Wonder
Sometimes, when I look into the face of a person I can see very, very deeply. This happens most often with children and elders, for somehow they have either not acquired so many layers of sheen to their "masks" or they have just lost layers due to attrition, to the flaking of the outer coil over time.
I wonder at the feelings that emerge in those moments, those moments of recognition, or some twisted sense of empathy. I sense the color and the flavors of the life of that person. I step beyond myself, beyond the lens, out past waving fields of composition, of perception and I just sit there with it for as long as I can, soaking in to my very core, what I am absorbing through my senses.
I wonder about the fears and the sadness. I wonder if this child will ever know that only when you can look yourself square in the eye and deeply in the heart and believe, really, truly, clap-your-hands believe that you are as amazing and wonderful as you are...only THEN will you be able to form healthy relationships with others. If that work is not done, then every connection will serve as a means to reflect to you that which you have not found in yourself.
I wonder.
I wonder what our children are learning about life now, about the world. And what are they taking to heart. I suppose one of my greatest disappointments in this lifetime has been that my children are so very different from me. They are card-carrying members of the Abercrombie Generation, one which I see as toxic with a serious case of AFFLUENZA. Spend, spend, fill the hole inside you with whatever feels best, just do it and your gonna look so fabulous doing it are you not??????
I spent the morning reading the entire trip blog of someone I very much admire.
http://www.rickgunnphotography.com/project.php#15
Looking into the eyes of the people he met on his epic journey only brought it to home more for me. We are going to hell in a very pretty, good-smelling handbasket. There are people living without limbs, without family, without food...and my kids are worried about the pedicure they got and how it sucked.

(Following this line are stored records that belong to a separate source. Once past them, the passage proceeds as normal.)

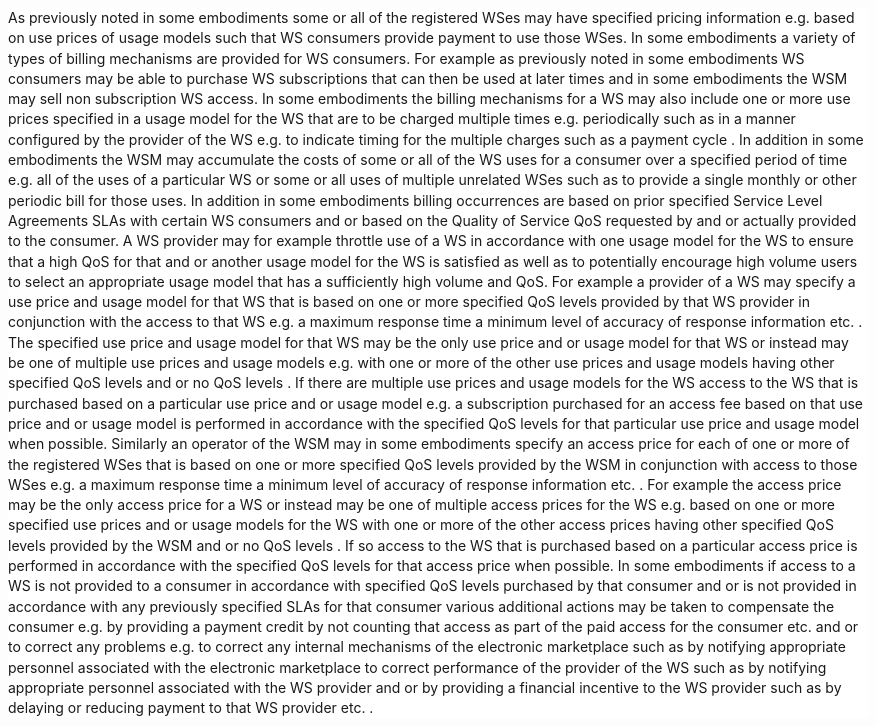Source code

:As previously noted in some embodiments some or all of the registered WSes may have specified pricing information e.g. based on use prices of usage models such that WS consumers provide payment to use those WSes. In some embodiments a variety of types of billing mechanisms are provided for WS consumers. For example as previously noted in some embodiments WS consumers may be able to purchase WS subscriptions that can then be used at later times and in some embodiments the WSM may sell non subscription WS access. In some embodiments the billing mechanisms for a WS may also include one or more use prices specified in a usage model for the WS that are to be charged multiple times e.g. periodically such as in a manner configured by the provider of the WS e.g. to indicate timing for the multiple charges such as a payment cycle . In addition in some embodiments the WSM may accumulate the costs of some or all of the WS uses for a consumer over a specified period of time e.g. all of the uses of a particular WS or some or all uses of multiple unrelated WSes such as to provide a single monthly or other periodic bill for those uses. In addition in some embodiments billing occurrences are based on prior specified Service Level Agreements SLAs with certain WS consumers and or based on the Quality of Service QoS requested by and or actually provided to the consumer. A WS provider may for example throttle use of a WS in accordance with one usage model for the WS to ensure that a high QoS for that and or another usage model for the WS is satisfied as well as to potentially encourage high volume users to select an appropriate usage model that has a sufficiently high volume and QoS. For example a provider of a WS may specify a use price and usage model for that WS that is based on one or more specified QoS levels provided by that WS provider in conjunction with the access to that WS e.g. a maximum response time a minimum level of accuracy of response information etc. . The specified use price and usage model for that WS may be the only use price and or usage model for that WS or instead may be one of multiple use prices and usage models e.g. with one or more of the other use prices and usage models having other specified QoS levels and or no QoS levels . If there are multiple use prices and usage models for the WS access to the WS that is purchased based on a particular use price and or usage model e.g. a subscription purchased for an access fee based on that use price and or usage model is performed in accordance with the specified QoS levels for that particular use price and usage model when possible. Similarly an operator of the WSM may in some embodiments specify an access price for each of one or more of the registered WSes that is based on one or more specified QoS levels provided by the WSM in conjunction with access to those WSes e.g. a maximum response time a minimum level of accuracy of response information etc. . For example the access price may be the only access price for a WS or instead may be one of multiple access prices for the WS e.g. based on one or more specified use prices and or usage models for the WS with one or more of the other access prices having other specified QoS levels provided by the WSM and or no QoS levels . If so access to the WS that is purchased based on a particular access price is performed in accordance with the specified QoS levels for that access price when possible. In some embodiments if access to a WS is not provided to a consumer in accordance with specified QoS levels purchased by that consumer and or is not provided in accordance with any previously specified SLAs for that consumer various additional actions may be taken to compensate the consumer e.g. by providing a payment credit by not counting that access as part of the paid access for the consumer etc. and or to correct any problems e.g. to correct any internal mechanisms of the electronic marketplace such as by notifying appropriate personnel associated with the electronic marketplace to correct performance of the provider of the WS such as by notifying appropriate personnel associated with the WS provider and or by providing a financial incentive to the WS provider such as by delaying or reducing payment to that WS provider etc. .
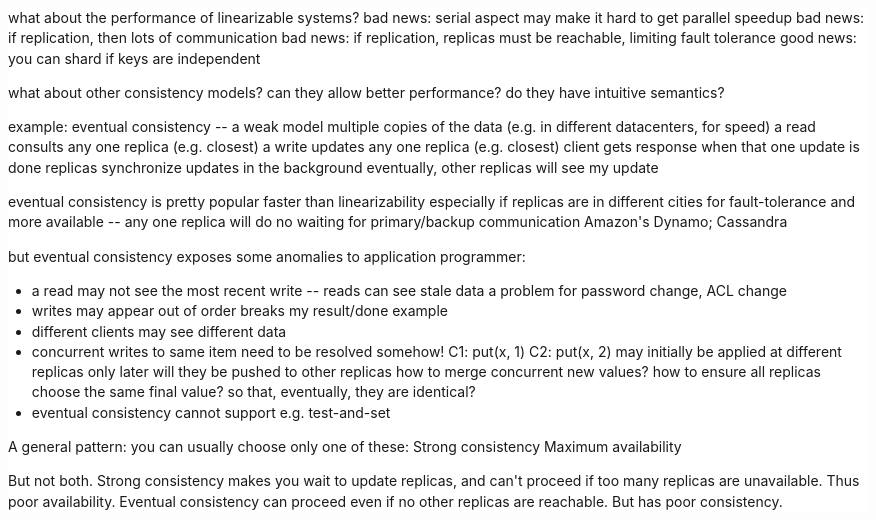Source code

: what about the performance of linearizable systems?
  bad news: serial aspect may make it hard to get parallel speedup
  bad news: if replication, then lots of communication
  bad news: if replication, replicas must be reachable,
            limiting fault tolerance
  good news: you can shard if keys are independent

what about other consistency models?
  can they allow better performance?
  do they have intuitive semantics?

example: eventual consistency -- a weak model
  multiple copies of the data (e.g. in different datacenters, for speed)
  a read consults any one replica (e.g. closest)
  a write updates any one replica (e.g. closest)
    client gets response when that one update is done
  replicas synchronize updates in the background
    eventually, other replicas will see my update

eventual consistency is pretty popular
  faster than linearizability
    especially if replicas are in different cities for fault-tolerance
  and more available -- any one replica will do
    no waiting for primary/backup communication
  Amazon's Dynamo; Cassandra

but eventual consistency exposes some anomalies to application programmer:
  * a read may not see the most recent write -- reads can see stale data
    a problem for password change, ACL change
  * writes may appear out of order
    breaks my result/done example
  * different clients may see different data
  * concurrent writes to same item need to be resolved somehow!
    C1: put(x, 1)
    C2: put(x, 2)
    may initially be applied at different replicas
    only later will they be pushed to other replicas
    how to merge concurrent new values?
    how to ensure all replicas choose the same final value?
      so that, eventually, they are identical?
  * eventual consistency cannot support e.g. test-and-set

A general pattern: you can usually choose only one of these:
  Strong consistency
  Maximum availability

But not both.
  Strong consistency makes you wait to update replicas,
    and can't proceed if too many replicas are unavailable.
    Thus poor availability.
  Eventual consistency can proceed even if no other replicas are reachable.
    But has poor consistency.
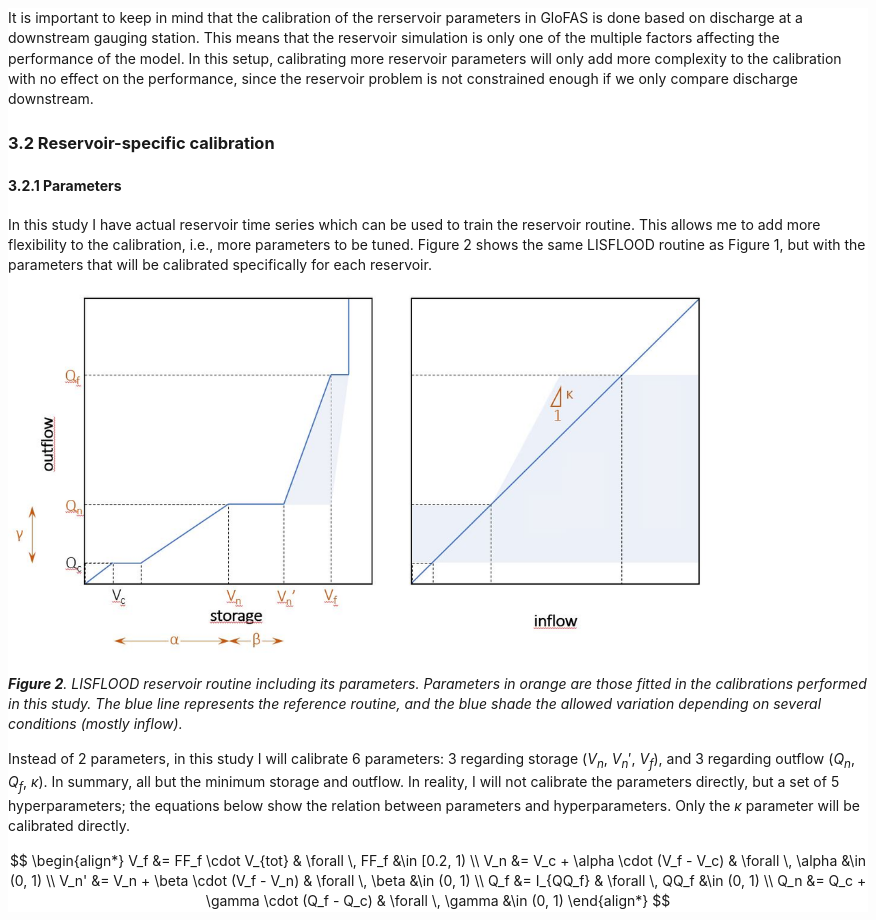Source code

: It is important to keep in mind that the calibration of the rerservoir parameters in GloFAS is done based on discharge at a downstream gauging station. This means that the reservoir simulation is only one of the multiple factors affecting the performance of the model. In this setup, calibrating more reservoir parameters will only add more complexity to the calibration with no effect on the performance, since the reservoir problem is not constrained enough if we only compare discharge downstream.

### 3.2 Reservoir-specific calibration

#### 3.2.1 Parameters

In this study I have actual reservoir time series which can be used to train the reservoir routine. This allows me to add more flexibility to the calibration, i.e., more parameters to be tuned. Figure 2 shows the same LISFLOOD routine as Figure 1, but with the parameters that will be calibrated specifically for each reservoir.

<img src='New_reservoir_calibration.JPG' width='700'>

***Figure 2**. LISFLOOD reservoir routine including its parameters. Parameters in orange are those fitted in the calibrations performed in this study. The blue line represents the reference routine, and the blue shade the allowed variation depending on several conditions (mostly inflow).*

Instead of 2 parameters, in this study I will calibrate 6 parameters: 3 regarding storage ($V_n$, $V_n'$, $V_f$), and 3 regarding outflow ($Q_n$, $Q_f$, $\kappa$). In summary, all but the minimum storage and outflow. In reality, I will not calibrate the parameters directly, but a set of 5 hyperparameters; the equations below show the relation between parameters and hyperparameters. Only the $\kappa$ parameter will be calibrated directly.

$$
\begin{align*}
V_f &= FF_f \cdot V_{tot} & \forall \, FF_f &\in [0.2, 1) \\
V_n &= V_c + \alpha \cdot (V_f - V_c) & \forall \, \alpha &\in (0, 1) \\
V_n' &= V_n + \beta \cdot (V_f - V_n) & \forall \, \beta &\in (0, 1) \\
Q_f &= I_{QQ_f} & \forall \, QQ_f &\in (0, 1) \\
Q_n &= Q_c + \gamma \cdot (Q_f - Q_c) & \forall \, \gamma &\in (0, 1)
\end{align*}
$$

I am sad and angry today about these things. It seems to me that we should, as people, as humans, welcome one another and celebrate who we are, sameness and differences manifest as bright colors on an infinite spectrum. It seems to me that there is much more to worry about than what your livingroom smells like.
I wonder what it will take to motivate "us" to live more deeply.
I wonder.
1 Comments:
Lovely photo of the little boy. All your photos are really nice. So it's been more than a year since you kept telling me you were busy and it was hard to raise a kid on your own and Christmas 2008 was coming and la la la. Christmas 2009 is done now, too. So we stared briefly at one another in Taki's last year. What's up? I still remember well your posture as you took shots on Crane's beach. Or if you care to remain hard-to-get-or-invisible then no reply is its own reply.